Works in an exhibit at Bherd Gallery, 2013.

If embedding ships and vans into restaurants wasn’t enough to keep him busy, Duffy also runs the Piranha Shop in SoDo, with co-conspirator Matthew Vanatta. An exhibition space, rental venue and warren of artist studios, the two originally envisioned the Shop as a DIY punk rock space where anything went. They built a grindable skate-ramp inside, hosted punk shows and parties, and generally encouraged friends and collaborators to run wild for two years.

Duffy shrugs eloquently:

“But, we can’t always be crazy. Being as punk rock as possible just isn’t sustainable.”

Mixed-media work by Duffy.

Today, the Shop is a lot quieter, but it still hums with the energy of the seven artists and designers who rent out studio and office space there. We’re sitting on the floor in the Shop, which is stained and pitted, but clean and definitely ramp-less. Buttery late-day light streams in, washing it in a summer Seattle glow.

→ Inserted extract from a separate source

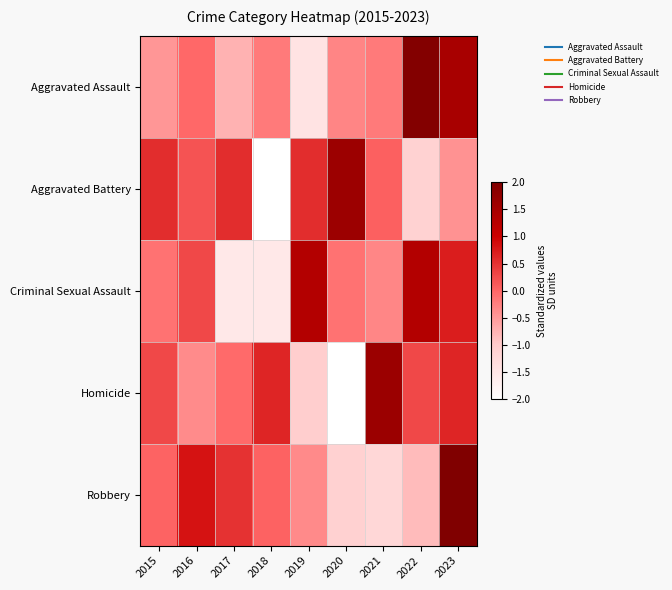

At 2023, list the series in order from smallest to largest.

Aggravated Battery, Homicide, Criminal Sexual Assault, Aggravated Assault, Robbery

Bringing a little order to their courting of chaos, Vanatta and Duffy plan to fire up the Shop’s in-house kitchen with Anton Churaman– the son of Pam Jacob, owner of U-District Caribbean staple Pam’s Kitchen. He’s also planning to bring in more independently curated exhibits.

Duffy is too humble to describe these myriad projects and plans as a stealthy takeover of Seattle’s arts and design scene on all fronts. (But it is, and we should be glad of our talented new overlords.) “I just see what people are doing, and I get inspired—I think, ‘That’s amazing, I’ve got to do more!’” He points to his collaborators as the reason all these visions get realized.

“If I did everything myself, i’d never sleep. So, I suck other people in to help me. I want to make as many things as many ways as I can. Making things is just so much fun.”

Through the evening, people come and go through the Piranha Shop door, and each shouts a welcome to Duffy, or runs over for a quick guy-hug. His phone is constantly lighting up as texts and missed calls pile up, and he checks them with a smile.

“I just need people—and that’s fun, too. Oh, and money,’ he laughs. “Give us money!”

Seriously, give them money. They’ll build you a booze boat with an Abominable Snowman in it.

All installations and artwork courtesy of and by Electric Coffin.